**Requirement**
Please reproduce the kube-scheduler passage word for word, from "Scheduler (kube-scheduler)" up to and including "an appropriate threshold.".

:: Given passage

Scheduler (kube-scheduler)

  • The scheduler is responsible for assigning work to the various nodes. It keeps watch over the resource capacity and ensures that a worker node’s performance is within an appropriate threshold.
  • It schedules pods to worker nodes.
  • It watches api-server for newly created Pods with no assigned node, and selects a healthy node for them to run on.
  • If there are no suitable nodes, the pods are put in a pending state until such a healthy node appears.
  • It watches API Server for new work tasks.
  • Factors taken into account for scheduling decisions include:
    • Individual and collective resource requirements.
    • Hardware/software/policy constraints.
    • Affinity and anti-affinity specifications.
    • Data locality.
    • Inter-workload interference.
    • Deadlines and taints.
  • Workload-Aware Scheduling (introduced in v1.35, advancing in v1.36) allows the scheduler to treat groups of pods (e.g., AI training jobs) as a single scheduling unit, enabling gang scheduling and coordinated preemption decisions.

::::
:: Records

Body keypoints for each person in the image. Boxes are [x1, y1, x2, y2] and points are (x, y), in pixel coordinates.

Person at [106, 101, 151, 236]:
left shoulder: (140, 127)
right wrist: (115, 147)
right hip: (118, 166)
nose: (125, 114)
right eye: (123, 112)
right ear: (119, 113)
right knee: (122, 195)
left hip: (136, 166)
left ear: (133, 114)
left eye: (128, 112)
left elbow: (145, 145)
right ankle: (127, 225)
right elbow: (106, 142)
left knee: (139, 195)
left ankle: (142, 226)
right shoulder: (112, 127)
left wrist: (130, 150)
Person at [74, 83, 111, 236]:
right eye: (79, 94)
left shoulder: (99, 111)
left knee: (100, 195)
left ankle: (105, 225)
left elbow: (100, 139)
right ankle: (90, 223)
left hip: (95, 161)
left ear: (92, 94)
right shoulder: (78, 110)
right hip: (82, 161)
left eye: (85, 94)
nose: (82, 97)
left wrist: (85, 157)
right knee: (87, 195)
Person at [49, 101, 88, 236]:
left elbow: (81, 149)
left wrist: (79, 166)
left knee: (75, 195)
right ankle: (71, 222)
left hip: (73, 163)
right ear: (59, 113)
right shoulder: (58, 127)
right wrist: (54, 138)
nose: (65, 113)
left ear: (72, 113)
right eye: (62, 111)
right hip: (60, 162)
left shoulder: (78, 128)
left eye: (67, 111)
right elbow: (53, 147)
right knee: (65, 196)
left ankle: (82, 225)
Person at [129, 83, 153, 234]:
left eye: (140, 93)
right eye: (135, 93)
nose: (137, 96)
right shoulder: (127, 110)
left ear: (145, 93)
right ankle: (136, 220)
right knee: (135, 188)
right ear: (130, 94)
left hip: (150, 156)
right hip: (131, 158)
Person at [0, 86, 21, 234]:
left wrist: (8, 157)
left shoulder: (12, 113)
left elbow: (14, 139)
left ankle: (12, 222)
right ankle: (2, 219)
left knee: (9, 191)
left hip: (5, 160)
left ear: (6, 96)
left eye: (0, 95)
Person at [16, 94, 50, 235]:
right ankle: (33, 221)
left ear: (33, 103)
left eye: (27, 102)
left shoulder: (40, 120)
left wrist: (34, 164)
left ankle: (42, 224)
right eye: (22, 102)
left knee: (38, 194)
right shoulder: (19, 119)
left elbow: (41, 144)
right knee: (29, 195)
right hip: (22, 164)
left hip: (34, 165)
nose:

::::

**Solution below**
Scheduler (kube-scheduler)

  • The scheduler is responsible for assigning work to the various nodes. It keeps watch over the resource capacity and ensures that a worker node’s performance is within an appropriate threshold.